You realize that the indexes are in characters and not bytes right? What
does your driver program look like.
> Although in my
> grammar I'm using rewrite rules to generate the AST, I can reproduce it
> with a small grammar as well. Here's what I tried:
>
> grammar MyGrammar;
>
> options {
> /* Generate C code */
> language = C ;
> /* Build an AST */
> output=AST ;
> }
>
> translation_unit
> : NUMBER+
> ;
>
> fragment
> DIGIT_CHAR
> : '0'..'9'
> ;
>
> fragment
> DIGIT_CHAR_WITHOUT_ZERO
> : '1'..'9'
> ;
> fragment
> WHITESPACE_CHAR
> : ' ' |'\n' |'\r' | '\t'
> ;
>
> NUMBER
> : ( '0' | DIGIT_CHAR_WITHOUT_ZERO ) DIGIT_CHAR*
> ;
>
>
> WHITESPACE
> : WHITESPACE_CHAR {$channel = HIDDEN;}
> ;
>
> For an input "12376 87562356" (utf-16), the parse succeeds, but the
> start and stop index of the tokens associated with the AST nodes are way
> off the mark. Here's what I print out for each tree node (ts is token
> start, te is token end):
>
> ts: 6649008 te: 6649017
> ts: 6649020 te: 6649035
>
> Slightly bigger than the string I sent in. :-)

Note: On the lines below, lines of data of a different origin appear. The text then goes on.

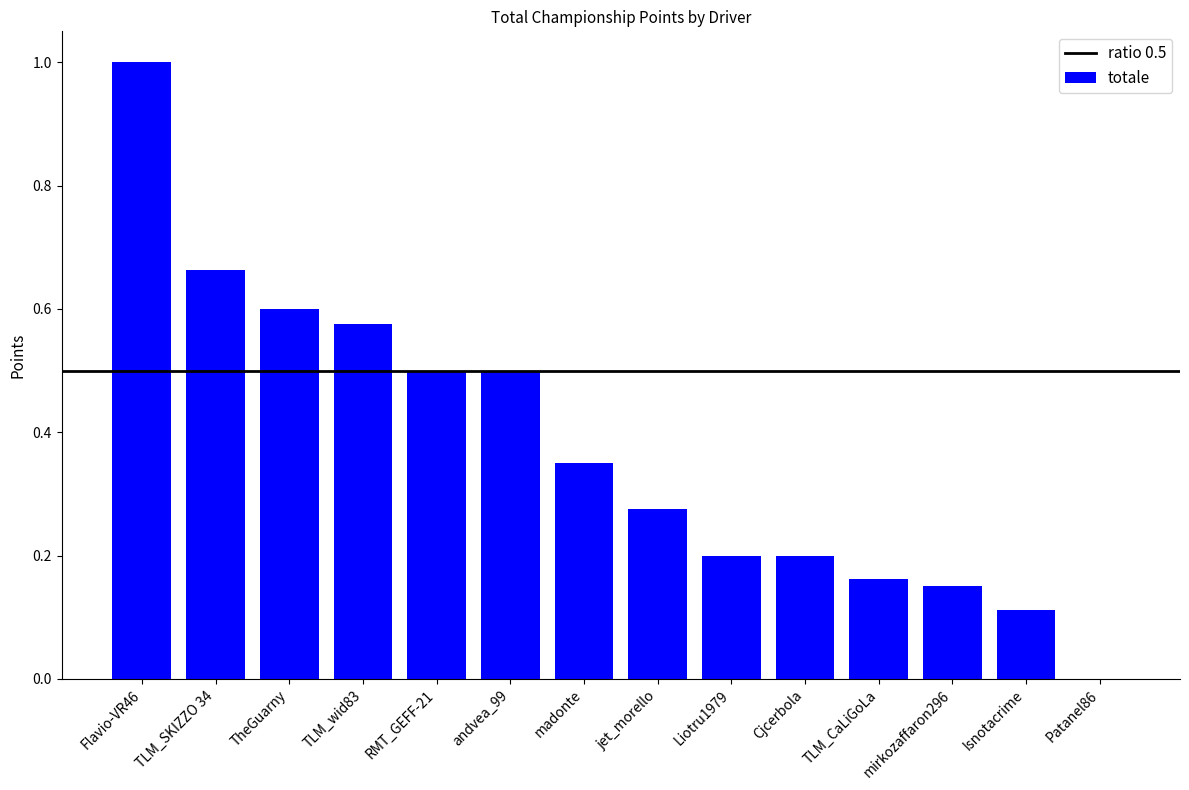

Does the chart contain stacked bars?

No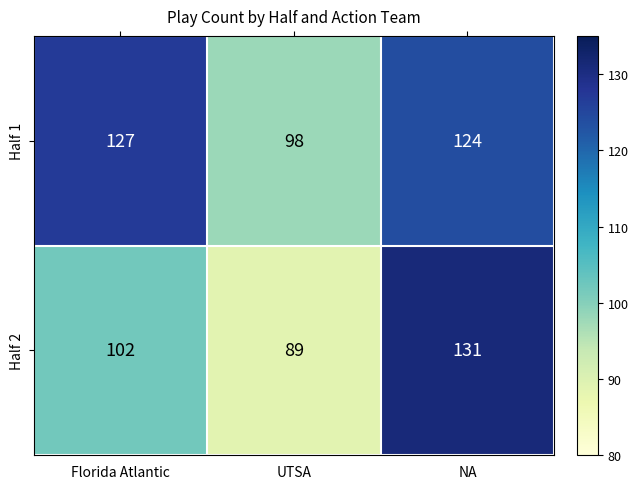

The Half 1 series shows 98 at UTSA. True or false?

True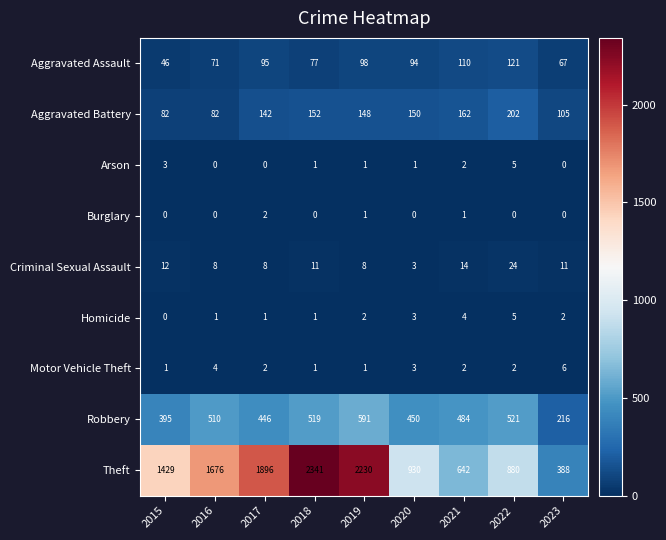

Where is Theft nearest to the value 1364?

2015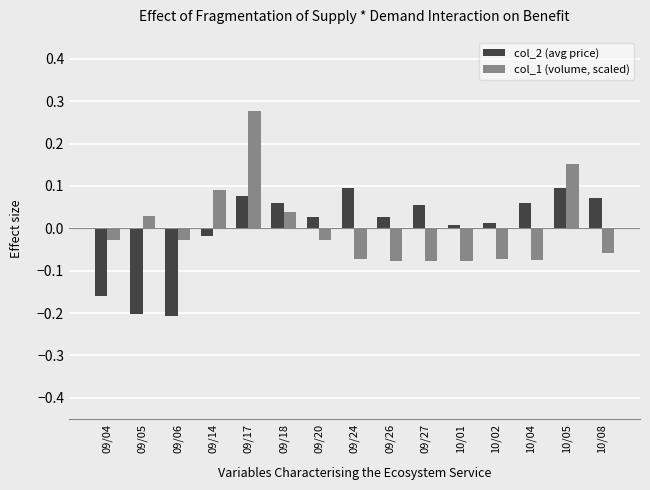

How many positive values does the col_1 (volume, scaled) series have?

5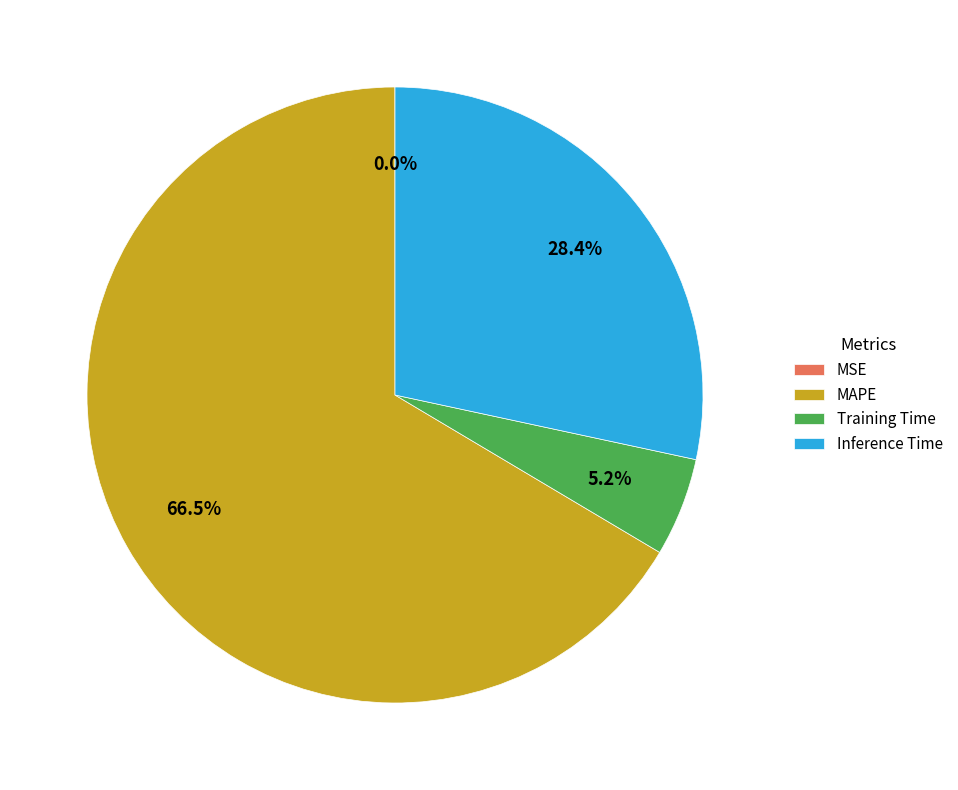

To the nearest percent, what is the average slice percentage?

25%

I need to see how you are asking for them. There have not been any
reports about his going wrong and I know that at least some people are
using UCS2. I intended to provide a universal input stream for 3.1 but
ran out of time. I will supply it later.
>
> Naturally I was working with 3.1b2 and not the official release, so when
> I saw that 3.1 was released I went ahead and tried that one. This was
> even worse!
Are you sure you don't need a few more exclamation marks to get across
your disdain with more emphasis?
> 3.1 with the C target does not even generate the type of the
> AST in the return structs of the rules.
I think that you meant to say: "I looked in the past posts of the last
two weeks and saw that this question was answered 6 times already and
that when producing trees you need:
options
{
ASTLabelType=pANTLR3_BASE_TREE;
}
> Clearly we are missing something important here. Or maybe I am missing
> something obvious. I used the C-runtime from the ANTLR source
> distribution and tried it also with the stand-alone C lib distro. I'm
> building an Ubuntu 7.1 with gcc 3.4 (64-bit).
Try the released runtime, correcting your grammar and make sure that you
are using the UCS2 input stream. Use the built in references for $pos
and so on in the lexer and see what you get.